I need, however, to say a few words about the man outside the office. Malek loved music. He was so versatile, he even used to write lyrics for the many songs that he composed. But I must say his inbuilt metronomic system was sometimes off beat, perhaps, by a microsecond and that did not help his sense of rhythm when he sang! But he was sporting and he would sing when requested in order to get shy or stiff judges and officers to sing and join in the fun though he knew he was no Frank Sinatra or Matt Munro.
Malek’s bachelorhood was always a hot topic. But on February 23, 1981 he met a young economics undergraduate Roziah Shaik Mohamad just eight months before she graduated. Talk about a whirlwind courtship! He asked for her hand in March that year and within 6 months his bachelorhood was ended! Malek and Roziah were a wonderful and perfect picture of happiness and they had twins Farhan Ashraq and Farhana Ashriqin, now adults, and then 4 other girls and, as Roziah once stated, the children were his greatest possessions.
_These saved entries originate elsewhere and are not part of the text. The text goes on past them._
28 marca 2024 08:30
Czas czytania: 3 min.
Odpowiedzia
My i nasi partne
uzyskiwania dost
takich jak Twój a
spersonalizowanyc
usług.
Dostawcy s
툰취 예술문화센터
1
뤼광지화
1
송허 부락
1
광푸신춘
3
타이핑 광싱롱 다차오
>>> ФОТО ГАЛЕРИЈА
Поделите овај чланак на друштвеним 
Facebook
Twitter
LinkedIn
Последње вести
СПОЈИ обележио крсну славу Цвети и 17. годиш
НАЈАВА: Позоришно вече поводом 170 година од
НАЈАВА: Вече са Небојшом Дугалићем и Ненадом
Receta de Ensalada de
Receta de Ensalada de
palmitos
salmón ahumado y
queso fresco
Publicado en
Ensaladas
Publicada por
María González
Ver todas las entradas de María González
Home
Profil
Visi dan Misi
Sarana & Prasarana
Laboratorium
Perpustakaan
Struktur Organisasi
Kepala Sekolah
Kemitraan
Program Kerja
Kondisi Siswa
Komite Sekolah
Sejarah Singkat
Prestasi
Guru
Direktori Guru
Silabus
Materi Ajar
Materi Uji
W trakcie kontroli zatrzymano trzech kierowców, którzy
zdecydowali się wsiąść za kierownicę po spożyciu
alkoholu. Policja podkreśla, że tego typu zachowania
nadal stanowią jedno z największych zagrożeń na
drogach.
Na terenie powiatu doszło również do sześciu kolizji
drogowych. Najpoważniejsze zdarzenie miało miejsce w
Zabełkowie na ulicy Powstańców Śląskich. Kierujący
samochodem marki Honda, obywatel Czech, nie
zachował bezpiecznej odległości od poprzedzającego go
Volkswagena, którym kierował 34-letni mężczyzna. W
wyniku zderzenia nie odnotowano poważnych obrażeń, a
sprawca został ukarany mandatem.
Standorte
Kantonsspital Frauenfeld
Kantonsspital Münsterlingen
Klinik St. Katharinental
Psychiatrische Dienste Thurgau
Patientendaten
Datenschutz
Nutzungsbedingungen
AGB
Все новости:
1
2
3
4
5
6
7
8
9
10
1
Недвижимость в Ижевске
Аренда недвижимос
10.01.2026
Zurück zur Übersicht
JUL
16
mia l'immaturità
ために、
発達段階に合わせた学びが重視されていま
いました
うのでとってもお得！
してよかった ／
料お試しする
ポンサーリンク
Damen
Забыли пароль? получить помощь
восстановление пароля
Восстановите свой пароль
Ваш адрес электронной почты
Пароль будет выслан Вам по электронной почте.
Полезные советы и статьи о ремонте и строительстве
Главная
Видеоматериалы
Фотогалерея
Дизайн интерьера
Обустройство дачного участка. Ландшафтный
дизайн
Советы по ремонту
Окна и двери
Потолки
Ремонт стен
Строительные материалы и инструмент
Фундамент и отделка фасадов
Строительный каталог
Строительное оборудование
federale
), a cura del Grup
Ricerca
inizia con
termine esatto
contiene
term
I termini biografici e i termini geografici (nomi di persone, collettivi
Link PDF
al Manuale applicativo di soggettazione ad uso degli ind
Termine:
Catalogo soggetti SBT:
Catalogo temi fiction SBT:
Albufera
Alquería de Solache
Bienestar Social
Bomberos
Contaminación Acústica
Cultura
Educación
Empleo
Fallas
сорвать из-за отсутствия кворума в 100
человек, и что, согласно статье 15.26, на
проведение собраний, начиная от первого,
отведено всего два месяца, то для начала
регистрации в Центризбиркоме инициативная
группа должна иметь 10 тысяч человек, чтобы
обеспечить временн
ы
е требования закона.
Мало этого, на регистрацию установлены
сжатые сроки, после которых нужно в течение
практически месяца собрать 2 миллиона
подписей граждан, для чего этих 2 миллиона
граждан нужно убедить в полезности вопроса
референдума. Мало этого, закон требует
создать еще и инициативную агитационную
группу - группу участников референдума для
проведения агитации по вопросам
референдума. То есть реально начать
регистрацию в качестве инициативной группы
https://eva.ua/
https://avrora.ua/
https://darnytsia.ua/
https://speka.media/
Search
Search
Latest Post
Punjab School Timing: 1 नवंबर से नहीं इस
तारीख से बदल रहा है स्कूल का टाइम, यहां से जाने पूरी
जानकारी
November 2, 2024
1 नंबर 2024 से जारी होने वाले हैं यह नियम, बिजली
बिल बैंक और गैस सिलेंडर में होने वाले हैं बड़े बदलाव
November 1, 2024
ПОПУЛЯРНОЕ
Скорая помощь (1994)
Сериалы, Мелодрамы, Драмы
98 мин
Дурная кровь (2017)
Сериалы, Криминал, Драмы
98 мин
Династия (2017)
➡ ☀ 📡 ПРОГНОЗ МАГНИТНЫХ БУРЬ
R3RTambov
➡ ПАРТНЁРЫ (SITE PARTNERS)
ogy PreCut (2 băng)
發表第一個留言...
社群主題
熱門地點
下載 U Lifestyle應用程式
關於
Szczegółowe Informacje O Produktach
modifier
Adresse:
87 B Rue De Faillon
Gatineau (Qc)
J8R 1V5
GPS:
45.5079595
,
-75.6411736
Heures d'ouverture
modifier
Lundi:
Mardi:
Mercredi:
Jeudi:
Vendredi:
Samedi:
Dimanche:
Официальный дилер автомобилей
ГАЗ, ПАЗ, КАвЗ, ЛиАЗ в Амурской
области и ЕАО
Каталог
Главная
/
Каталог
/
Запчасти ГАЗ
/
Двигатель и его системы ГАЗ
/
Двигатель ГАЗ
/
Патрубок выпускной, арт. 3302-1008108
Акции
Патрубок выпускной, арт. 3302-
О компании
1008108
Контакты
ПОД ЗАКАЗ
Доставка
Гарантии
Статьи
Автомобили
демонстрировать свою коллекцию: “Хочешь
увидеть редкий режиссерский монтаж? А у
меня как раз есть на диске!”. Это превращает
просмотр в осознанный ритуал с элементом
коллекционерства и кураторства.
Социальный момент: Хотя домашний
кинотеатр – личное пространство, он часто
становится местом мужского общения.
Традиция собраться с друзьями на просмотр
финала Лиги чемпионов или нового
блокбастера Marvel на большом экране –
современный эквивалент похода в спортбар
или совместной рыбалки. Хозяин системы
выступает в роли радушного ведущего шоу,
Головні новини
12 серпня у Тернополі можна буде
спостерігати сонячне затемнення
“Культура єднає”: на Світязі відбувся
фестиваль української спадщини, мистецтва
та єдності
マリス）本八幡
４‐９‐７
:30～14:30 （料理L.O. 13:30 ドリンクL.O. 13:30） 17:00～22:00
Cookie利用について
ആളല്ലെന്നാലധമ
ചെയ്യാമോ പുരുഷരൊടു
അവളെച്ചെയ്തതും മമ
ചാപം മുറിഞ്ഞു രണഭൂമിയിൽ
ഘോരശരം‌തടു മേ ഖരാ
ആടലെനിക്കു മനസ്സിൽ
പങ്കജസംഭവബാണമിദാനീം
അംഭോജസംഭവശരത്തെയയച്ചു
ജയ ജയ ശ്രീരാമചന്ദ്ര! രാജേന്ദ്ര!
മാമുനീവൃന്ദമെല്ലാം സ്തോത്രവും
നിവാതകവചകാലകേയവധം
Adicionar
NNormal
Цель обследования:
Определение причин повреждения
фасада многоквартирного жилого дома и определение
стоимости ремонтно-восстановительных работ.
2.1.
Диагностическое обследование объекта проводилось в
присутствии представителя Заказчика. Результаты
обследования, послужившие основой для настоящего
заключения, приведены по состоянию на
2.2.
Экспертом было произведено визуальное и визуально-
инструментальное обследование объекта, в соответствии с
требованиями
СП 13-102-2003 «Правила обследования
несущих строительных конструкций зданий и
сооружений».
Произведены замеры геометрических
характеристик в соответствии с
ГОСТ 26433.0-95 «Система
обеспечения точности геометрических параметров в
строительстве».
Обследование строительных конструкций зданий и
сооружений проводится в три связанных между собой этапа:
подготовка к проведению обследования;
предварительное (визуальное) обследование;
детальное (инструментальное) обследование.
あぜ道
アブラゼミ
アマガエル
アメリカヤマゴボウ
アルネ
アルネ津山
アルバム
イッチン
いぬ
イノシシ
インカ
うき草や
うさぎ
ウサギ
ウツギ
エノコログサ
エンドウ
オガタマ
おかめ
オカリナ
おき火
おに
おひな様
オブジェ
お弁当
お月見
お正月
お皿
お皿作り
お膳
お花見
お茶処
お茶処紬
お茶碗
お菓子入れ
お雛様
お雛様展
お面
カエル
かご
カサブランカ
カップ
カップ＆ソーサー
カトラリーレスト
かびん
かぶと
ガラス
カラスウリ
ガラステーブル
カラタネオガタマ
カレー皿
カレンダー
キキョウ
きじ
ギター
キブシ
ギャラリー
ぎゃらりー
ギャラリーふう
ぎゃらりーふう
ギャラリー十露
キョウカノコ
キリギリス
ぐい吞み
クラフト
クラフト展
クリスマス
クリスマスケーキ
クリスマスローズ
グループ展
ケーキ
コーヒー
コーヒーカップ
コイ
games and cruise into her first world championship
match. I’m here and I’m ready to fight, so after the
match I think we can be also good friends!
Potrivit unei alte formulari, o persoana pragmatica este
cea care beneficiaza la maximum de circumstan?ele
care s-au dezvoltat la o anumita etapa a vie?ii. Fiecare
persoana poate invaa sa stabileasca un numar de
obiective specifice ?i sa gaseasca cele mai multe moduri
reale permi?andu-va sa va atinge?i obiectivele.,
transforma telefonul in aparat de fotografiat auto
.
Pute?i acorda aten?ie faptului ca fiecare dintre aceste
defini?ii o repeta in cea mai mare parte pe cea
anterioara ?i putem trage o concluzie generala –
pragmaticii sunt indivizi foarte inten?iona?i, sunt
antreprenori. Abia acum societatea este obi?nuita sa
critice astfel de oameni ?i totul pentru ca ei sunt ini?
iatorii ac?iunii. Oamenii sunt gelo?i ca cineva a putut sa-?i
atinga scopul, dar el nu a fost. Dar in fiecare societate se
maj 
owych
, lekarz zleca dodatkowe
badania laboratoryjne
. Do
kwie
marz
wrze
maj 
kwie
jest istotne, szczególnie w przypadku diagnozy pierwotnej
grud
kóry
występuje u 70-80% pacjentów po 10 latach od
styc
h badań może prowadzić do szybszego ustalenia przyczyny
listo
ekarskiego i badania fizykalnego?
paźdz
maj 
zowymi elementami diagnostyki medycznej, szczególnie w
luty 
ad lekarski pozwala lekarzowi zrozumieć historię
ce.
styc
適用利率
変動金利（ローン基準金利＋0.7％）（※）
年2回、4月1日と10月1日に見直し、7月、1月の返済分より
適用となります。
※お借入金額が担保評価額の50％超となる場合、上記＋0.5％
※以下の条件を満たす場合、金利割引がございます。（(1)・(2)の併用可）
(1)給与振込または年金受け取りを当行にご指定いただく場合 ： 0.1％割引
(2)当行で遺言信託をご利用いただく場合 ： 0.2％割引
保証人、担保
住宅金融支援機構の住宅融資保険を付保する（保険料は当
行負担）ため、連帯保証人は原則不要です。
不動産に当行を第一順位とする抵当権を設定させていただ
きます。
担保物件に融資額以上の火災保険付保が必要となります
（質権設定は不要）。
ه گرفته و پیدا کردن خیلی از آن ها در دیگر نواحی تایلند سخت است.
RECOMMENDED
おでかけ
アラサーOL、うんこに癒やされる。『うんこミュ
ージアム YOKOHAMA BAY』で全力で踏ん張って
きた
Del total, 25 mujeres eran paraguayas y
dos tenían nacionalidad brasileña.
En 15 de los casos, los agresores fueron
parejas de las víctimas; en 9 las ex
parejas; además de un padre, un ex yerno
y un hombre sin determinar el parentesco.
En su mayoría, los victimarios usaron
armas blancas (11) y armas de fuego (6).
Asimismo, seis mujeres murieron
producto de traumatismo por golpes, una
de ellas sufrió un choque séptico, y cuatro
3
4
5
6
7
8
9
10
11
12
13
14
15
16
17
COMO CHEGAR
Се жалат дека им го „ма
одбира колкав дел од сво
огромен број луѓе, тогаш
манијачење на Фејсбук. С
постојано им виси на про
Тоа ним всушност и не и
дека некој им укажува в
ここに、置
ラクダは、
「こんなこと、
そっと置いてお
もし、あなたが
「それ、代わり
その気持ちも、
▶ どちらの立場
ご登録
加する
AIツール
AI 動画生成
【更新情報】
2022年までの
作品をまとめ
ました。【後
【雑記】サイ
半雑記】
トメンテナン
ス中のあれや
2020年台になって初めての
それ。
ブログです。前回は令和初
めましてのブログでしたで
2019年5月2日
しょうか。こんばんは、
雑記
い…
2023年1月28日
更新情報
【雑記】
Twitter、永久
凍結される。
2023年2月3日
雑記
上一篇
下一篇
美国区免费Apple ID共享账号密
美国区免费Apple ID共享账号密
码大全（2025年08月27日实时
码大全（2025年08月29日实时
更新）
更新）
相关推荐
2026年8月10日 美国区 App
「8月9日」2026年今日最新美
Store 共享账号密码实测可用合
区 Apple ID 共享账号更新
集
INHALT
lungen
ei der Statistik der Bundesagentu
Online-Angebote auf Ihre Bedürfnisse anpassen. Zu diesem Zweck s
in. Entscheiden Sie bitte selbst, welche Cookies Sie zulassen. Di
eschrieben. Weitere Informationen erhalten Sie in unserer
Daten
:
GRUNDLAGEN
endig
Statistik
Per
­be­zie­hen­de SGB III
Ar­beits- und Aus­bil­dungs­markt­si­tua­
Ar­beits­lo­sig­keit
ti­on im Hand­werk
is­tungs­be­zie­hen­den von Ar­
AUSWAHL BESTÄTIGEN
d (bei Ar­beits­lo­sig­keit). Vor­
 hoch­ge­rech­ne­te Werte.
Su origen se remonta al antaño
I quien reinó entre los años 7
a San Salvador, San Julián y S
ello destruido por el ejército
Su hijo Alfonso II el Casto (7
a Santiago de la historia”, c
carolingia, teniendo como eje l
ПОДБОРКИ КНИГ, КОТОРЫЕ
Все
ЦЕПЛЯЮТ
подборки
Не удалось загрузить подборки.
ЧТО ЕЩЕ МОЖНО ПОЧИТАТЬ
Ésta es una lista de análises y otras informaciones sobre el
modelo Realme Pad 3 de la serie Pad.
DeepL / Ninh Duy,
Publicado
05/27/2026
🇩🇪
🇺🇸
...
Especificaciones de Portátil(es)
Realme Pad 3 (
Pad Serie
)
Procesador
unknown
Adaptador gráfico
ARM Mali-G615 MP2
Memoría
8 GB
He was very close to his mother and siblings Puan Nokiah, Dato’ Zabedah, Dato Zainal Abidin, Dato’ Zakaria and Puan Siti Amirah and their families. They, like Malek, were achievers and they were proud of Malek and his achievements and of course they loved him as he loved them.
I have nothing but admiration for Puan Sri Roziah who was in the hospital day in day out throughout the period Malek was there, taking care of him and bearing the terrible burden of knowing that there was no known cure for her beloved husband and that he had to leave this world.
On 31.5.2007 when I was in London I received many other smses that Malek had passed on. I was assailed by an indescribable sadness that a good man had gone prematurely to meet his Maker. Beatrix, my wife, was equally sad.
The sadness is still there. And I know that many, not only his immediate and other family members, feel the emptiness that this promising and uncommon son of Malaysia has left us. May God Bless His Soul.